A paixão pelo possível-enquanto-possível
Mais um esboço de rascunho de uma (est)ética do devaneio e da desrealização
Essa postagem vai ser (quase) apenas uma espécie de anotação, por meio da qual quero organizar minha última “comunicação” do ano. Contudo, antes de fazer essa anotação — pública, porque talvez seja do interesse de umas duas ou três pessoas que recebem notificações disso aqui —, vou, naturalmente, começar com uma digressão.
Ontem eu conversava com um amigo sobre o que vou chamar de “rumos da pesquisa”. Ele, como eu, tem algumas questões aparentemente indecidíveis. As minhas, contudo, são estritamente teóricas (são, quase sempre, questões sobre se isso ou aquilo pode, deve, não pode ou não deve ser considerado universal). As dúvidas dele, por outro lado, também passam por um elemento de futuro social e profissional. Em outros termos, ele se pergunta mais sou menos sobre o que vai fazer com o que produzir se optar por esse ou aquele caminho, sobre com quem vai conversar, com quem vai andar no recreio. Parece uma dúvida não-filosófica ou extra-filosófica, mas em um sentido muito importante não é. Digo isso com a consciência de quem, olhando para trás, não se lembra de ter se feito essa pergunta em momento algum e que, hoje, reconhece, por meio da privação, que é filosoficamente relevante ter com quem conversar sobre os textos que escreve, os livros que lê, as coisas que faz. Se por um lado eu sou eternamente grato aos meus orientadores de doutorado e mestrado pela confiança que depositaram em mim, em minhas próprias questões, em meu jeito de persegui-las, etc, por outro, constato o caráter solitário da minha pesquisa quando a comparo com a das pessoas que tiveram suas agendas de investigação montadas junto com — ou por — quem as orienta. Como disse meu amigo, a coisa pode ficar meio psicótica quando você envereda, de modo meio quixotesco, por um caminho que só você está vendo. Ele disse isso e lembrei de uma pessoa, já célebre e significativamente renomada, que tem uma conta em rede social e nela publica com alguma frequência algumas coisas que escreve em um site pessoal. Repito: é uma pessoa renomada, prestigiada, reconhecida. Mas ninguém interage com essa pessoa na rede social.
É correndo o risco de ficar parecido com essa pessoa — em sua quixotesca solidão, não em sua notável competência, que fique claro — que compartilho aqui essa anotação sobre aquilo que vou falar muito brevemente na manhã do dia 13 de dezembro.
O título da minha apresentação é A nostalgia do deserto: o habitar poético diante do acosmismo gnóstico dos ecos metafísicos no pensamento da finitude. Ok, ok, depois disso eu perdi todo o direito de alegar que minha pesquisa é solitária, não é mesmo? Vejamos se a coisa despiora se eu defino meus termos.

Informações fornecidas:
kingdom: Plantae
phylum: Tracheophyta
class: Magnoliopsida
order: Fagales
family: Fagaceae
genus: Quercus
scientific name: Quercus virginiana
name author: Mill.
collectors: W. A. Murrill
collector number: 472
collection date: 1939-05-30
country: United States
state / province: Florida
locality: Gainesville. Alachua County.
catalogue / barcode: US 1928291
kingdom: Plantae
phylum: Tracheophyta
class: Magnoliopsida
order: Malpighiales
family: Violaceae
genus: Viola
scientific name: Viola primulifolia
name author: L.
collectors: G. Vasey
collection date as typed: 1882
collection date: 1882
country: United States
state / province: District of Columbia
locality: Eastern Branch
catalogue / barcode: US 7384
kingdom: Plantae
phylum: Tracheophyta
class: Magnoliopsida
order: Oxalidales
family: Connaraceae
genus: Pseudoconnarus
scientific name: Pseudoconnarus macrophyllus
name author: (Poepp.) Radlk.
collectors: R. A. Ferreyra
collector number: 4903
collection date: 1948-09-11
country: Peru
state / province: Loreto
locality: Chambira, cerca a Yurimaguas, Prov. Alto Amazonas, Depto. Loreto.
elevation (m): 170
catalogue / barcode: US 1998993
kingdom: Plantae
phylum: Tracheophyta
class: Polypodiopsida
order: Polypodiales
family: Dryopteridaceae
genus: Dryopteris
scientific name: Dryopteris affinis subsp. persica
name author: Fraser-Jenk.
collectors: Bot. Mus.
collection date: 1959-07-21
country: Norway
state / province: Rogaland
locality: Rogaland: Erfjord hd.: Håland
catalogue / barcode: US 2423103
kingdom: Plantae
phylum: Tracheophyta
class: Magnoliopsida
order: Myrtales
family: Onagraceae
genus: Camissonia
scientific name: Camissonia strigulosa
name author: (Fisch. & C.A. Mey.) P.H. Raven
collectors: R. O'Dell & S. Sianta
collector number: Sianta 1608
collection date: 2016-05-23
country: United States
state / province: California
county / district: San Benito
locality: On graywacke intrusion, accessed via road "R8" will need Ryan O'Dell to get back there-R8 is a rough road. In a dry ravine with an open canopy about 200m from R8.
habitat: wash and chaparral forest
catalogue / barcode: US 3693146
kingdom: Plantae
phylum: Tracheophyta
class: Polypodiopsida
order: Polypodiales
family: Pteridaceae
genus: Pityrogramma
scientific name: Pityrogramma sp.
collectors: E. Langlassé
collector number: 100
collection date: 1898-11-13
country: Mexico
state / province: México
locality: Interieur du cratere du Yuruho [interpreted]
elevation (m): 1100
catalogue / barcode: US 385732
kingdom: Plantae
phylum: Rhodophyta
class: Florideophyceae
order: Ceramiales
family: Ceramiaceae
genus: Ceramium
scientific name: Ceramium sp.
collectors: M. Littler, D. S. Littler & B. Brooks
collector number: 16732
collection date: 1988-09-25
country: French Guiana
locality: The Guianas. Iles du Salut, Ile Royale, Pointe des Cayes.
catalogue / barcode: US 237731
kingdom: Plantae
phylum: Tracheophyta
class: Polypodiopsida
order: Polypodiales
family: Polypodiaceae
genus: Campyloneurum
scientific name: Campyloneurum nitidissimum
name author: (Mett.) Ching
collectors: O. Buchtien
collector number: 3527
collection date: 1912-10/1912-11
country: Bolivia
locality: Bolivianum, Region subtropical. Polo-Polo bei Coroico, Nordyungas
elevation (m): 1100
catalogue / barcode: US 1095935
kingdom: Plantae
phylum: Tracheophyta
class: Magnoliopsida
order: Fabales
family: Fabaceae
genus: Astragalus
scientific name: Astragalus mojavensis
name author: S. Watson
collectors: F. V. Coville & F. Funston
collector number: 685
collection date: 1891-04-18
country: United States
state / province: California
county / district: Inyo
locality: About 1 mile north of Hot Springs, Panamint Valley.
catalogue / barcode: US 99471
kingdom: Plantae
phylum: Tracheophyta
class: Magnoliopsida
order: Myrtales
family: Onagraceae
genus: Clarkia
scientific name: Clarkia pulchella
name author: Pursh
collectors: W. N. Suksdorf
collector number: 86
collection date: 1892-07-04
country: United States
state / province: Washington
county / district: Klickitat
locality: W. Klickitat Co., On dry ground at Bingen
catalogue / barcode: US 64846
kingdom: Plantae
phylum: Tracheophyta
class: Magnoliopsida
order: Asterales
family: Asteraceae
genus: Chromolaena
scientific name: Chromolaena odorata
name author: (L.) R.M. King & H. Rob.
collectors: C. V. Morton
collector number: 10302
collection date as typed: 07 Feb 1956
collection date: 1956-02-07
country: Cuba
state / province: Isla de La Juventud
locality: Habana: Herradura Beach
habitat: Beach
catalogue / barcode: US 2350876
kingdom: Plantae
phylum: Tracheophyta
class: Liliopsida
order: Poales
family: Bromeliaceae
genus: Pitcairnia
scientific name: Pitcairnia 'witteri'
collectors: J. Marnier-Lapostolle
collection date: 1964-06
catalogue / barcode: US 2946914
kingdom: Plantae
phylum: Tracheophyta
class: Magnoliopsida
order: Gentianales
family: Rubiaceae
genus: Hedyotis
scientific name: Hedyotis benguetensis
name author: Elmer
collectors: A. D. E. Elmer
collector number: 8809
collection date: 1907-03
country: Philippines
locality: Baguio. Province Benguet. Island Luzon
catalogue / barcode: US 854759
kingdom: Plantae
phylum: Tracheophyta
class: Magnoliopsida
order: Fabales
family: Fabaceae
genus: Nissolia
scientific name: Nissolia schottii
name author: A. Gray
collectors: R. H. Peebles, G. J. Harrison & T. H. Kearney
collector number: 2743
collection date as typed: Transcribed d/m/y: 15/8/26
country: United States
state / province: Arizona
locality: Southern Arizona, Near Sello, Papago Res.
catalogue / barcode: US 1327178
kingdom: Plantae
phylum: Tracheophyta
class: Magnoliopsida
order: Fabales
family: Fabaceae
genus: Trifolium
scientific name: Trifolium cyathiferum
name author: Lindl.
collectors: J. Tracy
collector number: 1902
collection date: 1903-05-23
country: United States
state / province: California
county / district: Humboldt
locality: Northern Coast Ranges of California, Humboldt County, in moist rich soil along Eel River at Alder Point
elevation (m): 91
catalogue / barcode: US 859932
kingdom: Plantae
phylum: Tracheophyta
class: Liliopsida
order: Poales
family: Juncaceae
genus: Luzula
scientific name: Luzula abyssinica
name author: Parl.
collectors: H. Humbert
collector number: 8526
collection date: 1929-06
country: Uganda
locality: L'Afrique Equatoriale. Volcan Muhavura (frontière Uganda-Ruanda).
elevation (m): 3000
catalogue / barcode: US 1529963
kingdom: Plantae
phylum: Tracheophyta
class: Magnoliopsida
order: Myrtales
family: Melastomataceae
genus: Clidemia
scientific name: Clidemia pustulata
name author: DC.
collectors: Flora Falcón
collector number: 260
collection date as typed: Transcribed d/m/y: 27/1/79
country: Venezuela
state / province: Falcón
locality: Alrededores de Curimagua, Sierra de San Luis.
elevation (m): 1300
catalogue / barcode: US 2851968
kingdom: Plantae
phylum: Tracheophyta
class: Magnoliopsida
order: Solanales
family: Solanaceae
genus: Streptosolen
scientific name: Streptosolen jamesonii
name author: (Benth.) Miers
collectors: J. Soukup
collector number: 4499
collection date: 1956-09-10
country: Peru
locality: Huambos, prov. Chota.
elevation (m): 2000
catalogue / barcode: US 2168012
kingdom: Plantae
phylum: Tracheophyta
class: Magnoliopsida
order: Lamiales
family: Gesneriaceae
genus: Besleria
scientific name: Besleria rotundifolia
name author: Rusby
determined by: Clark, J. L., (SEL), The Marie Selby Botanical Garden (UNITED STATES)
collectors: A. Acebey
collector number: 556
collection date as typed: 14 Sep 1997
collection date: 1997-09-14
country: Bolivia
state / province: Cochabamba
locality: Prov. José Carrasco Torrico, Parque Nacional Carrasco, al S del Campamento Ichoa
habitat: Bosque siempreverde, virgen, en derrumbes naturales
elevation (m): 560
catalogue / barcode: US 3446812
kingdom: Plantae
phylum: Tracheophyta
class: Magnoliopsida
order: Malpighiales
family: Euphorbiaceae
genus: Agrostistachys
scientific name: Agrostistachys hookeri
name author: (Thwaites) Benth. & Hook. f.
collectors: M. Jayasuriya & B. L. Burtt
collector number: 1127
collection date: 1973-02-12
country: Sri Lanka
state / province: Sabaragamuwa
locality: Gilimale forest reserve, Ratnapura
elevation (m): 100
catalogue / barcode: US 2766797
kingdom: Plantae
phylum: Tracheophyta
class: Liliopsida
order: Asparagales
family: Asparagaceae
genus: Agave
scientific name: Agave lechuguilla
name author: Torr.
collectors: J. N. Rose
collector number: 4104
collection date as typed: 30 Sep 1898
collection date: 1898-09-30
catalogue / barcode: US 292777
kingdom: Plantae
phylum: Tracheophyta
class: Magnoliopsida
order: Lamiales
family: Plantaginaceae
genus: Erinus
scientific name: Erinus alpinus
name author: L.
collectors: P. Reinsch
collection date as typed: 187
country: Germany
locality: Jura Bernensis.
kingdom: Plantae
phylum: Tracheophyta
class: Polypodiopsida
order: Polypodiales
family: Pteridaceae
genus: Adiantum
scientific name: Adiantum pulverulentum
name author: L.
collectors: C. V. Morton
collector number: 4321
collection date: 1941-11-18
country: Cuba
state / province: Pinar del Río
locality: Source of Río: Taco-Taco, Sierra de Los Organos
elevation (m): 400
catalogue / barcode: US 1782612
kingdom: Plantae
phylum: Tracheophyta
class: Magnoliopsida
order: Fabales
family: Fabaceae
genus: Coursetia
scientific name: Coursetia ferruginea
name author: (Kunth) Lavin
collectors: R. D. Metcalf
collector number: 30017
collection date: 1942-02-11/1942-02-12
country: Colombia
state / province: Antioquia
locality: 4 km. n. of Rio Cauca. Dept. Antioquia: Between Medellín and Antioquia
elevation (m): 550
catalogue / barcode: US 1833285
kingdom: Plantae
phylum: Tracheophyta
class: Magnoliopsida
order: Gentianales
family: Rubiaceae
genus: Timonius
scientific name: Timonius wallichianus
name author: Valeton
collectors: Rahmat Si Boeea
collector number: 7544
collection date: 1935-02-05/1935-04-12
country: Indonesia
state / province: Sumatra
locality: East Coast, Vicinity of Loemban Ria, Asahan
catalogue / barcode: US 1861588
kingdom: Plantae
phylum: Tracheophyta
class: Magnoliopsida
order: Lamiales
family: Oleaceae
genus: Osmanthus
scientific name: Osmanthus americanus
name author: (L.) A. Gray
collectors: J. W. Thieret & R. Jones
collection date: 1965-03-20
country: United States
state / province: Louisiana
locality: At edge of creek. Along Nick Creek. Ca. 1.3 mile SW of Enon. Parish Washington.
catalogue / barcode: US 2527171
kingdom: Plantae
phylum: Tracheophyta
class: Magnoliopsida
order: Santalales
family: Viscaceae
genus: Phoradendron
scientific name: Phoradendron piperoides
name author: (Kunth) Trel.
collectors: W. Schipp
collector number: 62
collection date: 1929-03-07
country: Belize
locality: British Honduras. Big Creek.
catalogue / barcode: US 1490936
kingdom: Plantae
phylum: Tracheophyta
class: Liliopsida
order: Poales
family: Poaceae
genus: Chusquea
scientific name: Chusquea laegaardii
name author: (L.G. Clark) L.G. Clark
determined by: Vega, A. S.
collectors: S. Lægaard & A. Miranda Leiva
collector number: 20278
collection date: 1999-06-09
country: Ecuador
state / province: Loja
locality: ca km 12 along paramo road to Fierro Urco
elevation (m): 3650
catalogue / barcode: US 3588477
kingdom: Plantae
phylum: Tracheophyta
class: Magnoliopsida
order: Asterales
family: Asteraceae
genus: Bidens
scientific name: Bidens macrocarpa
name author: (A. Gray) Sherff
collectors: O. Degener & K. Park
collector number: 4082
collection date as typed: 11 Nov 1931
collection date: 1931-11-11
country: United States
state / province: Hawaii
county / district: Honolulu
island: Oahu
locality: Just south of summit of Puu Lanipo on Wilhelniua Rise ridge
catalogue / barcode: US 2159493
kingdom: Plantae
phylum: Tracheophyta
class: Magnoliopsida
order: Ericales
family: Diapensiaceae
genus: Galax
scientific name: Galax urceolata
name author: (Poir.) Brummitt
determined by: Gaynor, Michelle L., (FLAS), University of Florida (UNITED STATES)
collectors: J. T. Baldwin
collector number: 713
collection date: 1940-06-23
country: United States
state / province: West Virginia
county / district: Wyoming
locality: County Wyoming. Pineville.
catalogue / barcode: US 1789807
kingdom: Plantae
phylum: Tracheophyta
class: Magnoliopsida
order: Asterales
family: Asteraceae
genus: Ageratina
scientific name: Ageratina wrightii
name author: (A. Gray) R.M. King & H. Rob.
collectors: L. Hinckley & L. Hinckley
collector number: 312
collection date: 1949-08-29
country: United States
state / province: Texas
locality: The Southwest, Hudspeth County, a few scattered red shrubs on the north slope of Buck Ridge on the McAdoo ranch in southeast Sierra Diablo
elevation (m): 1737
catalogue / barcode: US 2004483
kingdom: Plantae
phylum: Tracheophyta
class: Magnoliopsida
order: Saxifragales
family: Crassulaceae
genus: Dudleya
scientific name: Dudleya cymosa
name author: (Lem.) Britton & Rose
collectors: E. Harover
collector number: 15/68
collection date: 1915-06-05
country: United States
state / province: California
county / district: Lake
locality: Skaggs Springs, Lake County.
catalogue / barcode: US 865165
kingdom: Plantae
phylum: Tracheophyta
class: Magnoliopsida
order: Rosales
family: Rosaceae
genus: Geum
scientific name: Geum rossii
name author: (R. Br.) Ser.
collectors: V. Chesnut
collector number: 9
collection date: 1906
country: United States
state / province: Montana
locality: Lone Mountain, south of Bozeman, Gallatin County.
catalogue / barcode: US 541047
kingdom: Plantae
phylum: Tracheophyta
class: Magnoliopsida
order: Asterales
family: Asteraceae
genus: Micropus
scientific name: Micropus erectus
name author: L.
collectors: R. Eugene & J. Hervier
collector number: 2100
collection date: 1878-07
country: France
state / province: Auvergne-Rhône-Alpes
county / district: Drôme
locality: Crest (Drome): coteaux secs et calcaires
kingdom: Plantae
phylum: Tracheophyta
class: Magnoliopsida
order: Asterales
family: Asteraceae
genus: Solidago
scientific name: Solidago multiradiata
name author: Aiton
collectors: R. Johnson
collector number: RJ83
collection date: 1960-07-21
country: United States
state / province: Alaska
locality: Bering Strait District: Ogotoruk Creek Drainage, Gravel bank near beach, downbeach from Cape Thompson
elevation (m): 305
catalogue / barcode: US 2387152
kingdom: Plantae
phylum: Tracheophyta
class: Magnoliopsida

Requisitos:
a: As afirmações abaixo estão de acordo com o texto de leitura? Responda sim ou não a cada uma e cite exatamente as palavras do texto que decidem a resposta.
(i) Quem escreve conversou com um amigo sobre os rumos da pesquisa.
(ii) As dúvidas de quem escreve passam por um elemento de futuro social e profissional.
(iii) A apresentação está marcada para a tarde do dia 13 de dezembro.
b: Responda às perguntas com base no texto de leitura.
(i) A quem quem escreve é eternamente grato?
(ii) O que acontece quando a pessoa renomada publica na rede social?
(iii) Qual é o título da apresentação?

Respostas por tarefa:
a:
(i) Sim: "Ontem eu conversava com um amigo sobre o que vou chamar de “rumos da pesquisa”."
(ii) Não: "As minhas, contudo, são estritamente teóricas"
(iii) Não: "na manhã do dia 13 de dezembro"

b:
(i) Aos orientadores de doutorado e mestrado.
(ii) Ninguém interage com essa pessoa na rede social.
(iii) A nostalgia do deserto: o habitar poético diante do acosmismo gnóstico dos ecos metafísicos no pensamento da finitude.